Investigations of allegations of provider fraud are the responsibility of the Medicaid Fraud Control Unit in the Office of the Attorney General for Virginia.  Provider records are avail­able to personnel from that unit for investigative purposes.  Referrals are to be made to: 

Director, Medicaid Fraud Control Unit

Office of the Attorney General

900 E. Main Street, 5th Floor

Richmond, Virginia 23219

Recipient Fraud

Allegations about fraud or abuse by recipients are investigated by the Recipient Audit Unit of the Department of Medical Assistance Services.  The unit focuses primarily on deter­mining whether individuals misrepresented material facts on the application for Medicaid benefits or failed to report changes that, if known, would have resulted in ineligibility.  The unit also investigates incidences of card sharing and prescription forgeries. 

If it is determined that benefits to which the individual was not entitled were approved, cor­rective action is taken by referring individuals for criminal prosecution, civil litigation, or establishing administrative overpayments and seeking recovery of misspent funds.  Under provisions of the Virginia State Plan for Medical Assistance, DMAS must sanction an in­dividual who is convicted of Medicaid fraud by a court.  That individual will be ineligible for Medicaid for a period of twelve months beginning with the month of fraud conviction. 

Referrals should be made to: 

Supervisor, Recipient Audit Unit

Program Integrity Section

Division of Cost Settlement and Audit

Department of Medical Assistance Services

600 East Broad Street, Suite 1300

Richmond, Virginia 23219 

Referrals to the Client Medical Management Program (PP)

DMAS providers may refer Medicaid patients suspected of inappropriate use or abuse of Medicaid services to the Recipient Monitoring Unit (RMU) of the Department of Medical Assistance Services.
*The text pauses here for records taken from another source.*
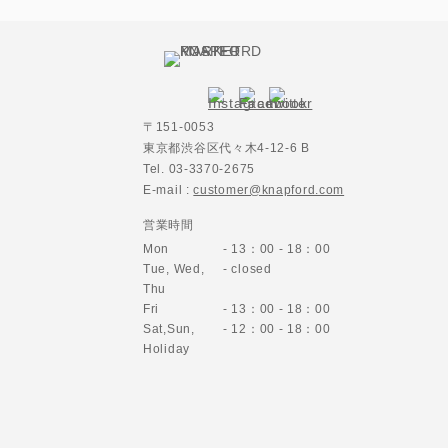
〒151-0053
東京都渋谷区代々木4-12-6 B
Tel. 03-3370-2675
E-mail :
customer@knapford.com
営業時間
Mon
- 13：00 - 18：00
Tue, Wed,
- closed
Thu
Fri
- 13：00 - 18：00
Sat,Sun,
- 12：00 - 18：00
Holiday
Referred clients will be reviewed by DMAS staff to determine if the utilization meets regulatory criteria for restriction to a primary physician and pharmacy in the Client Medical Management (CMM) Program. See “Exhibits” at the end of Chapter I for detailed information on the CMM Program. If CMM enrollment is not indicated, RMU staff may educate clients on the appropriate use of medical services, particularly emergency room services.

Referrals may be made by telephone, FAX, or in writing. A toll-free helpline is available for callers outside the Richmond area. Voice mail receives after-hours referrals. Written referrals should be mailed to:

Lead Analyst, Recipient Monitoring Unit Division of Program Integrity

Department of Medical Assistance Services 600 East Broad Street, Suite 1300

Richmond, Virginia 23219

Telephone: (804) 786-6548

CMM Helpline: 1-888-323-0589

Fax: (804) 371-8891

When making a referral, provide the name and Medicaid number of the client and a brief statement about the nature of the utilization problems. Copies of pertinent documentation, such as emergency room records, are helpful when making written referrals. For a telephone referral, the provider should give his or her name and telephone number in case DMAS has questions regarding the referral.